# What symbol is this on the walking stick?



## liddiz10 (May 6, 2016)

Can anybody tell something about this walking stick? What is the symbol?


----------



## Rodney (Jun 12, 2015)

Welcome! Do you know any history on your cane? I'm not familiar with the symbols. Could be a highly stylized monogram with the letters L O or even L I. They could also be Masonic symbols. The eye in that case would be the all seeing eye of god.

These are just guesses.

If you knew who the original owner was it might give you some idea of what they might really represent.

Rodney


----------



## gdenby (Apr 27, 2013)

Seems pretty close to something the Odd Fellows fraternal organization might use. Tho' they often just used a 3 link chain with the initial FLT inside each link, there is often an all seeing eye as well. One of the symbols seems like and I to me, and the other like a blend of the letters T & L. Don't see the F in it. Maybe and Oddfellow who had the initials T. F.?


----------



## liddiz10 (May 6, 2016)

Than you for answers. It belonged to my great grandfather who lived in stockholm in the early 1900s. His name was Nils Olof Lidin.

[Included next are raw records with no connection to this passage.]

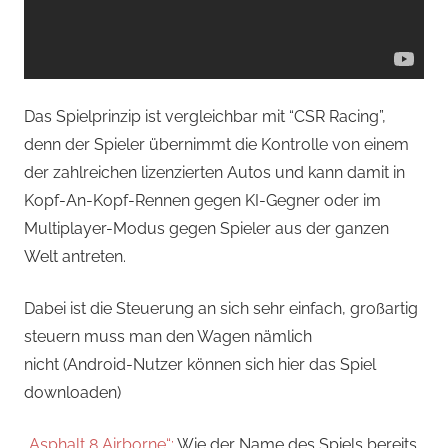
Das Spielprinzip ist vergleichbar mit “CSR Racing”,
denn der Spieler übernimmt die Kontrolle von einem
der zahlreichen lizenzierten Autos und kann damit in
Kopf-An-Kopf-Rennen gegen KI-Gegner oder im
Multiplayer-Modus gegen Spieler aus der ganzen
Welt antreten.
Dabei ist die Steuerung an sich sehr einfach, großartig
steuern muss man den Wagen nämlich
nicht (Android-Nutzer können sich hier das Spiel
downloaden)
„Asphalt 8 Airborne“:
Wie der Name des Spiels bereits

Do you think such a walking stick could be worth anything?


----------



## Batakali (Feb 28, 2016)

I'm guessing with the name Lidin that it would be a stylized L. If the handle is silver it would at least be worth it's weight. Personally I think it would be worth more to you as a heirloom.


----------



## liddiz10 (May 6, 2016)

Thank you. I agree.


----------



## Rodney (Jun 12, 2015)

There is a market for antique canes. I don't know enough to give you an accurate answer for value. I know I've seen at least a few dealers online that specialize in antique walking sticks. One of them can probably give you an accurate appraisal.

Personally, if it was my great grandfather's I wouldn't sell it.

Back then men carried sticks as part of what they wore more than as walking aids. It would be the equivalent of a nice watch or other fashion accessory.

Can we see a picture of the complete stick?

Rodney


----------